··· Task inputs

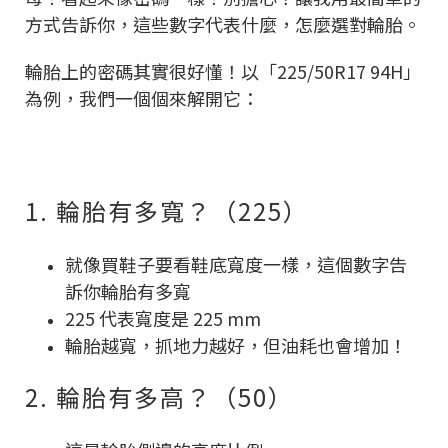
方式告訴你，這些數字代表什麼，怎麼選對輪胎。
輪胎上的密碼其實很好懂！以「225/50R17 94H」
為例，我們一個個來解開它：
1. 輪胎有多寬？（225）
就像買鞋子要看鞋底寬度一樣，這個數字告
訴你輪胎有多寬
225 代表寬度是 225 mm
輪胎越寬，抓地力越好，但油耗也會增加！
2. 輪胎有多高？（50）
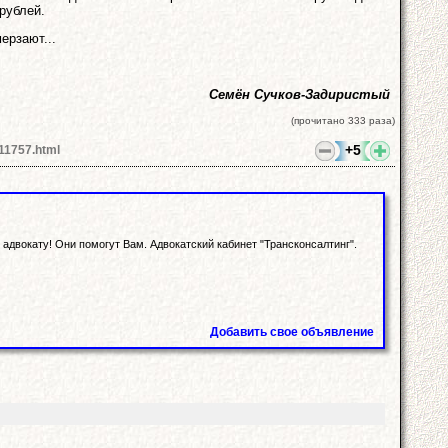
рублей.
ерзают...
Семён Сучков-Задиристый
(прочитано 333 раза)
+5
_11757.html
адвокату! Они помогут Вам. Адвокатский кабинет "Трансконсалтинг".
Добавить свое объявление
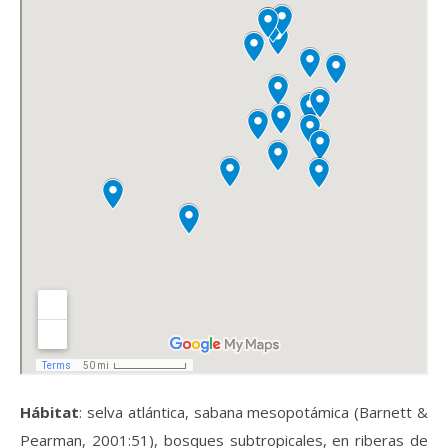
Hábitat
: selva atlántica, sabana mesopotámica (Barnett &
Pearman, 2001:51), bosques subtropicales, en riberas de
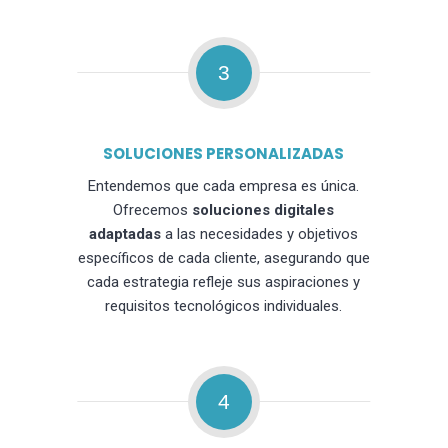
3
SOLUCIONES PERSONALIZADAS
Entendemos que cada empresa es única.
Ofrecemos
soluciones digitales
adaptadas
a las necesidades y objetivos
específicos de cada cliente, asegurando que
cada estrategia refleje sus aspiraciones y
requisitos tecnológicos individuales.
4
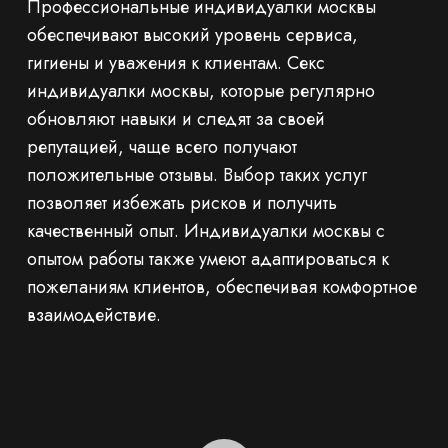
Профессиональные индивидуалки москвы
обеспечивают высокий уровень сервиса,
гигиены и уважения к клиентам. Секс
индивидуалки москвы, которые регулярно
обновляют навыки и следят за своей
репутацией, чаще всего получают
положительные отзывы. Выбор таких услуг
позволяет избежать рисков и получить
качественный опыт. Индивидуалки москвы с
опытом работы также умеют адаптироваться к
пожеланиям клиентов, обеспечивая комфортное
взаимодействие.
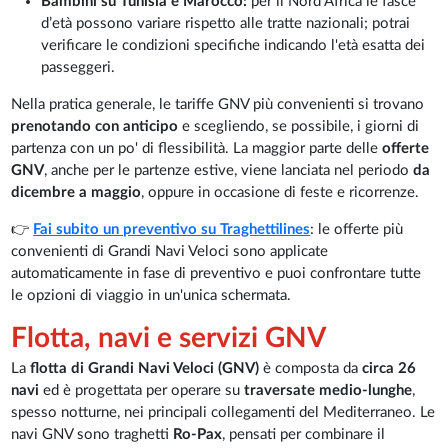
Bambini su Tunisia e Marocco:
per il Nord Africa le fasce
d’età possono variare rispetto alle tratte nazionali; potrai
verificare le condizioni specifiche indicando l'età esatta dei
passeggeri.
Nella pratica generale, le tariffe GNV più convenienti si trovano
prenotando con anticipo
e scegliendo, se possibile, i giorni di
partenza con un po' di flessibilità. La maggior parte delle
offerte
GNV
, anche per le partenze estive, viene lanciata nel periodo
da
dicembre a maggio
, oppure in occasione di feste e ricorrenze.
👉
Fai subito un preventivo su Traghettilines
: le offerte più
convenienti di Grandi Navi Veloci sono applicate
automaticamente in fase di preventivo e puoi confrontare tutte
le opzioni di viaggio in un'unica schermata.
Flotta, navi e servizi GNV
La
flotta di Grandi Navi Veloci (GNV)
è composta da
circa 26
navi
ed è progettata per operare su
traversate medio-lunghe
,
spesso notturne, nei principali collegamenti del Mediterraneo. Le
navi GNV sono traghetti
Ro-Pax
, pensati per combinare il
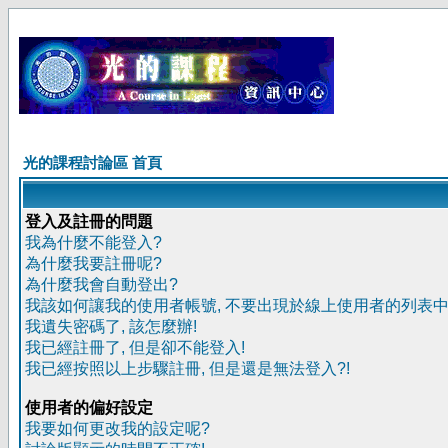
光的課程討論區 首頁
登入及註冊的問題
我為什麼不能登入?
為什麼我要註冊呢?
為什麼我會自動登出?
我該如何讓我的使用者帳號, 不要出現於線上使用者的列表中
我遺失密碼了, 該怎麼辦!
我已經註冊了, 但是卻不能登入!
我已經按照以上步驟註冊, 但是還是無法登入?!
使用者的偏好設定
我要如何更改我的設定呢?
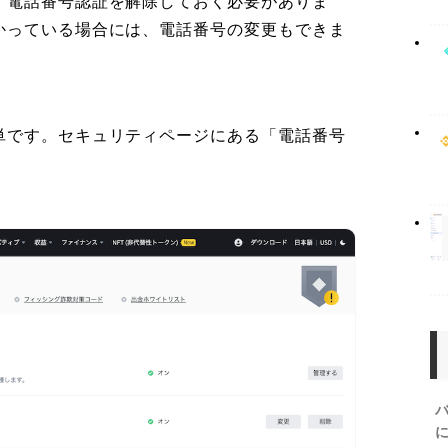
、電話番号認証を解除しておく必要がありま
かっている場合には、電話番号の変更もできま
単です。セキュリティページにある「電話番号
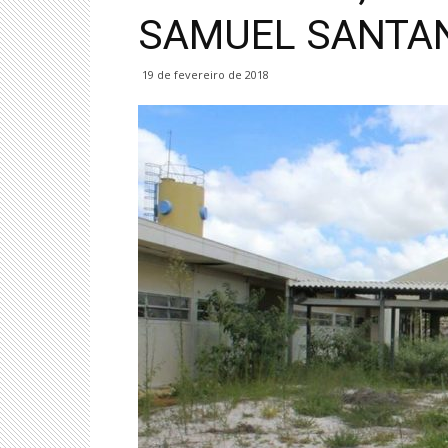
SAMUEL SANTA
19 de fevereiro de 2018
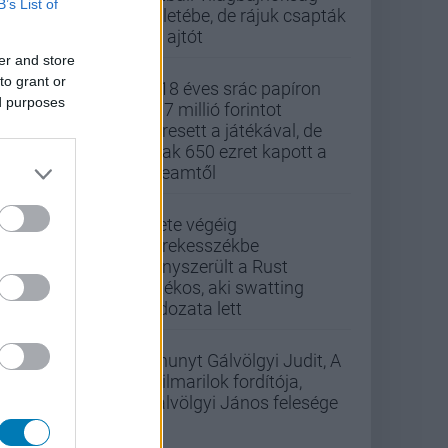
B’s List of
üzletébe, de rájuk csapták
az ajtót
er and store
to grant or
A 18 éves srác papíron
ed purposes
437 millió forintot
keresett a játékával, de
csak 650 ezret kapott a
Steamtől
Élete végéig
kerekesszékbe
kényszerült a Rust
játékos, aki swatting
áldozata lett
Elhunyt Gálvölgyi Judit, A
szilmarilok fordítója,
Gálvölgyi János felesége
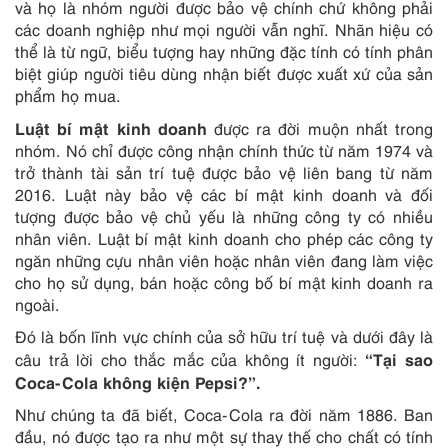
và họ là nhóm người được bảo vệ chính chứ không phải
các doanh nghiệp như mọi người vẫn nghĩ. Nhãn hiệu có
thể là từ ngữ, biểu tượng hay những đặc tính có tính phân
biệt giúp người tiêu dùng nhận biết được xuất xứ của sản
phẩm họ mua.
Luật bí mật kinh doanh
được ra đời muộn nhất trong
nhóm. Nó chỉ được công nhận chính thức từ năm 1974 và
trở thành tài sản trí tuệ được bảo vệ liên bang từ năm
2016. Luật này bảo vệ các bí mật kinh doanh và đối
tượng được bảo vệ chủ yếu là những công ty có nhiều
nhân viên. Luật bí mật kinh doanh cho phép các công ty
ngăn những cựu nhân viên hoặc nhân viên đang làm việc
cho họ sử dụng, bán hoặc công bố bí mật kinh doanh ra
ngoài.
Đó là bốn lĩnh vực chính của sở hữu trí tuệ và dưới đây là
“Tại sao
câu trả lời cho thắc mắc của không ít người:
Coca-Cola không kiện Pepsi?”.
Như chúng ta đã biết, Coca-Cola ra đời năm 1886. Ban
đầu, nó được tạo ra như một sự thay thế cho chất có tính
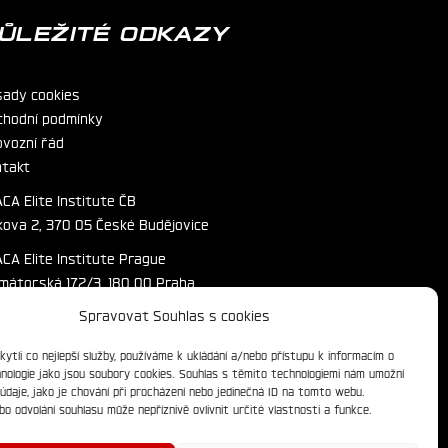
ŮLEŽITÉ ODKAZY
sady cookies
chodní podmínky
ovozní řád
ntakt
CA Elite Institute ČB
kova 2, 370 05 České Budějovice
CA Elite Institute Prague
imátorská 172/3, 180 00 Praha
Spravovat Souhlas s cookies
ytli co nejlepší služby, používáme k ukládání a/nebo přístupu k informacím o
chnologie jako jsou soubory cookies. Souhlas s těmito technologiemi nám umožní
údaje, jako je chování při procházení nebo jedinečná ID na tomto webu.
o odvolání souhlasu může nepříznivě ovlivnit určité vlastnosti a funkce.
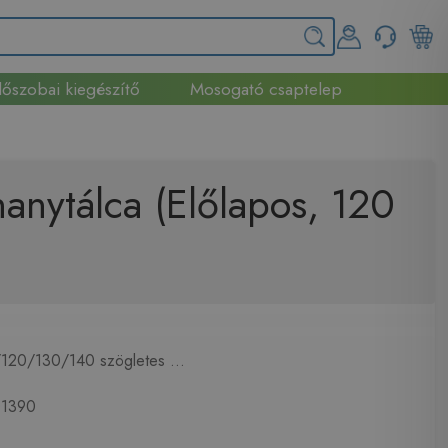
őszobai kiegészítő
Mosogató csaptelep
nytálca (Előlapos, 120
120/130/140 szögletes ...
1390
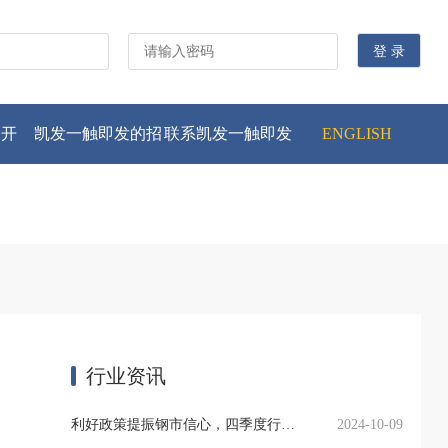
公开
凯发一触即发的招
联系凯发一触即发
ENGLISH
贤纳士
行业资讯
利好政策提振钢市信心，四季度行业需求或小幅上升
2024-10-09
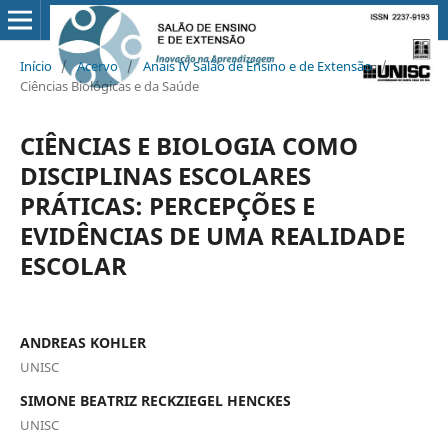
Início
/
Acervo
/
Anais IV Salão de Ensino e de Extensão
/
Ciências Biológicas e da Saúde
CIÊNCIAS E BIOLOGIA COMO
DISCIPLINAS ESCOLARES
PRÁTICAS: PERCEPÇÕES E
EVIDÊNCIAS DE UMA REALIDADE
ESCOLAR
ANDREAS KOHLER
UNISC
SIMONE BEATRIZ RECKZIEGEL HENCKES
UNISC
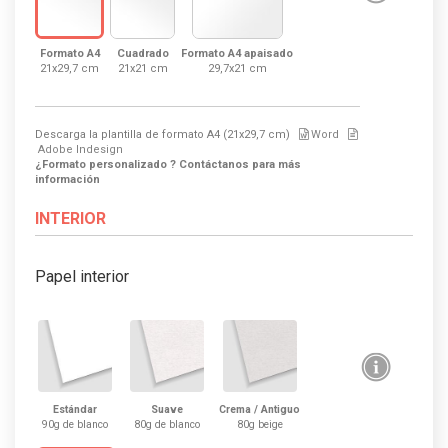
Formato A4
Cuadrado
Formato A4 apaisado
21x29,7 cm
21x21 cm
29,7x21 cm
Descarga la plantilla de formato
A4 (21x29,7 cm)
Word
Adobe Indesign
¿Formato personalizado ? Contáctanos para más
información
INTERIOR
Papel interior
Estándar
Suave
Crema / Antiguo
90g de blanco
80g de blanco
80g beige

······

* **What to do**
Return each line from the entries above that contains the word "biết", matching case exactly.

* **Output of the exercise**
biệt giúp người tiêu dùng nhận biết được xuất xứ của sản
Như chúng ta đã biết, Coca-Cola ra đời năm 1886. Ban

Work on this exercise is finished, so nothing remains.